There are safe-guarding rules and NICE guidelines to wield @Explorerdarkmatter, I’ve had to become very hard-hearted with the professionals and prioritise the person with the needs that family cannot meet.

Tara336 · 19/07/2024 15:35

It really is an eye opener when you have to start dealing with SS the strain of dealing with my DF and SS.made me ill. We were being assaulted by DF who's dementia had deteriorated and the answer from SS initially was never be alone with him. That meant that we had to take turns staying with DP whilst trying to manage work, family and home it was completely unsustainable, I wish you luck OP

NecklessMumster · 19/07/2024 16:01

If SS hasn't had prior involvement they would need to assess need and explore all option's, including staying at home with care visits. Moving to a care home is a big decision to make in someone's life. As a previous sw I had to mention all option's even if I knew they weren't going to work, just to check it out. And care homes aren't always the cheaper option. Having said that the '4 visits a day ' policy drives me mad, I don't think it has a legal basis and I had it with my own DF on his hospital discharge.

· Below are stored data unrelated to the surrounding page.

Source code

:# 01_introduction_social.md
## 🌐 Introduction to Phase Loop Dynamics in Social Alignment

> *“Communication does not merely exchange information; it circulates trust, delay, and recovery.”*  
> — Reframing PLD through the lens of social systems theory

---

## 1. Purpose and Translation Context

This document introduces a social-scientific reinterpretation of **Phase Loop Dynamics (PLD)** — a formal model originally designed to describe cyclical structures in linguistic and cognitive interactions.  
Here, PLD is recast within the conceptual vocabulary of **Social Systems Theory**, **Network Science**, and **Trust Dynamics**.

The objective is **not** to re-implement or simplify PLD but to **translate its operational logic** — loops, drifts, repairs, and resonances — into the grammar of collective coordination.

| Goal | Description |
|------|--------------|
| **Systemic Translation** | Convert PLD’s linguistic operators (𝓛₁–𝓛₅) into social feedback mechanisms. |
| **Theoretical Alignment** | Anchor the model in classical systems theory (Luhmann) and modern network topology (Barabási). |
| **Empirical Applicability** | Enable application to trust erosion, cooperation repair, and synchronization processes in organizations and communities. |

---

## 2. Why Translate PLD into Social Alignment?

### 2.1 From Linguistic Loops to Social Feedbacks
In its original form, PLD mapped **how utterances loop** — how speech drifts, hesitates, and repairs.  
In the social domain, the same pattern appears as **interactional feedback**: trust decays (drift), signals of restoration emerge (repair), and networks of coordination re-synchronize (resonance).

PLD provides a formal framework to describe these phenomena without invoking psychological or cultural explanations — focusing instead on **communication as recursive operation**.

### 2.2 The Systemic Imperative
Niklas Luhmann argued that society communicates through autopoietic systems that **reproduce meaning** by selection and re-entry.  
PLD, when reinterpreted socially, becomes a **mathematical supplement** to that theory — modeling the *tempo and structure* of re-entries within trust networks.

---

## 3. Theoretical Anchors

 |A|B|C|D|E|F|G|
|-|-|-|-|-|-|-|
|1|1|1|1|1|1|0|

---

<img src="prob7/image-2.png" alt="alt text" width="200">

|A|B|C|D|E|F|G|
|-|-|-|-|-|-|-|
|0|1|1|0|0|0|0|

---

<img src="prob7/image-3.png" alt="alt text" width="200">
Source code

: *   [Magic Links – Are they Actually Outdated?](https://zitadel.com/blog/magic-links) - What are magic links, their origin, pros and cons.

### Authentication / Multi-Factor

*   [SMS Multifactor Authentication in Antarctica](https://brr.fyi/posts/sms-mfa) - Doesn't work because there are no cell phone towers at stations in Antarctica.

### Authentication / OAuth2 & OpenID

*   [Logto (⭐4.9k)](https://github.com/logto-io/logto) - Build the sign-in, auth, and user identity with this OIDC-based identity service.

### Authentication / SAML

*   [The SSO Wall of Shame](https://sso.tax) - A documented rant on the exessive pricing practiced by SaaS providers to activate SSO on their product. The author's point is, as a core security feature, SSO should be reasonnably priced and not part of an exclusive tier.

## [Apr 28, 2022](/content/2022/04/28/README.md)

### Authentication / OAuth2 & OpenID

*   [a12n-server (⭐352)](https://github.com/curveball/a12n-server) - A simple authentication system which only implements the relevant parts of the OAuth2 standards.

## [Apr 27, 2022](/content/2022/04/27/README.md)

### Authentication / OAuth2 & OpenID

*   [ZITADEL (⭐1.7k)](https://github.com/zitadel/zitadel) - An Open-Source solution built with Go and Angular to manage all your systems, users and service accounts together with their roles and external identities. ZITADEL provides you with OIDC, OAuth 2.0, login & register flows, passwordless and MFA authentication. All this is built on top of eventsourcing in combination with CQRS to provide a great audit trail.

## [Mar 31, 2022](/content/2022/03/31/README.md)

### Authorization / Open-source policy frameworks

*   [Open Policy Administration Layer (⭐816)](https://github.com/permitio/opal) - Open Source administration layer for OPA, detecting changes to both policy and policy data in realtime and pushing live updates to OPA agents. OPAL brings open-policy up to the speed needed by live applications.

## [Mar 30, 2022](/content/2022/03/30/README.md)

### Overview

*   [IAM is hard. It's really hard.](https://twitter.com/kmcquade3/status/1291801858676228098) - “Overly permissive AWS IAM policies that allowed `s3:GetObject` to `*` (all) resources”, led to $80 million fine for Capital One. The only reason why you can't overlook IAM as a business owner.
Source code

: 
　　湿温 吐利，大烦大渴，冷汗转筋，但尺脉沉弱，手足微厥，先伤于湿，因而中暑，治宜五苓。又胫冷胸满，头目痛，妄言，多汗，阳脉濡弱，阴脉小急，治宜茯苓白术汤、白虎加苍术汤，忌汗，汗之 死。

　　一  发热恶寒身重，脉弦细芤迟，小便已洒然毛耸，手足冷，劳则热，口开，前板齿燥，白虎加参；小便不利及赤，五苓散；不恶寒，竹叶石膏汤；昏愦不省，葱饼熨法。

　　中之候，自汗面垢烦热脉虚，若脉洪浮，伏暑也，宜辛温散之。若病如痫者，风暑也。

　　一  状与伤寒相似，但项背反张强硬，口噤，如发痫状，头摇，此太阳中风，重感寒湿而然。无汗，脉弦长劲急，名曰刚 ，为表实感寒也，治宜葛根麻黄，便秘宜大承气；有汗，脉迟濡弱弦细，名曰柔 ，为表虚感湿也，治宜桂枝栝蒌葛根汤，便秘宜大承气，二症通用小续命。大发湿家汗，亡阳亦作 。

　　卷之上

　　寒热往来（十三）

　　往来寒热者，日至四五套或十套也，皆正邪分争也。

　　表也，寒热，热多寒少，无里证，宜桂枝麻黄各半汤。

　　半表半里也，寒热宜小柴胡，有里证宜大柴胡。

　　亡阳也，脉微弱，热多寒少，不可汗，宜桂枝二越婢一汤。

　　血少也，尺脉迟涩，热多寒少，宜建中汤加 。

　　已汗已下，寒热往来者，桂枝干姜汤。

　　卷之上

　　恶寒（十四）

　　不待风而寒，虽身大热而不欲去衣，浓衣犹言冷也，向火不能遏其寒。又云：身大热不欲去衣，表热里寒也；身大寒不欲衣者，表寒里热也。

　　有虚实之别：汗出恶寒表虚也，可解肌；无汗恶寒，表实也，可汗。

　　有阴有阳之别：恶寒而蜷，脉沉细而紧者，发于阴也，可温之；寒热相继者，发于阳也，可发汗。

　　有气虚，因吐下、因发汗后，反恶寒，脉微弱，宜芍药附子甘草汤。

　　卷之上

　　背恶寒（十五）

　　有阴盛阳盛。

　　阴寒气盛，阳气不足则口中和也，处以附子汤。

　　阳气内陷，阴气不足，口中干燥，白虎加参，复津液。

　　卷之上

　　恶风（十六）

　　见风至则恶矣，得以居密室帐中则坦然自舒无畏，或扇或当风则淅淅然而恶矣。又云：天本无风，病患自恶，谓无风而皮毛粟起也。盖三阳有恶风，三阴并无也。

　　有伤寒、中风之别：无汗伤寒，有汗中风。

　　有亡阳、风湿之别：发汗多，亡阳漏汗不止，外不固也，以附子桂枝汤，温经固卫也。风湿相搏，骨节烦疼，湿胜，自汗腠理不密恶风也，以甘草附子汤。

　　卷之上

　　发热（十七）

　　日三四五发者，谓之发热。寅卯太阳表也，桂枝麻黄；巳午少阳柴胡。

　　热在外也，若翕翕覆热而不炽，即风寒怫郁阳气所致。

Tracker1234 · 19/07/2024 16:33

I wish the government would look at us being charged some sort of care tax. I know people will scream they might not need it so dont want to pay but my DF was paying not just his own fees but parts of other residents costs too.

As we pat ourselves on the back about how our elderies are doing so well at 905, 100 or more. Its going to get worse. We can keep people alive much longer than say 30 years ago so we do. We seriously need to either look at assisted dying which has gone very quiet or LA's start going bankrupt with all these charges. Of course they do model on what to expect but you only need 1 or 2 people to completely busy the budget.

JC03745 · 19/07/2024 16:45

How did your relative manage 24hr care on their own? Any reason SS weren't involved before? Did they refuse extra support?

I'm going through this with my FIL. He had a stoke months ago and the hospital want to move him back home. He is bedbound but can be hoisted into a chair with support. They are also saying 4 carers a day, so if he needs the loo at night, he will sat in excrement burning his skin for 10hrs! Absolutely horrific IMO.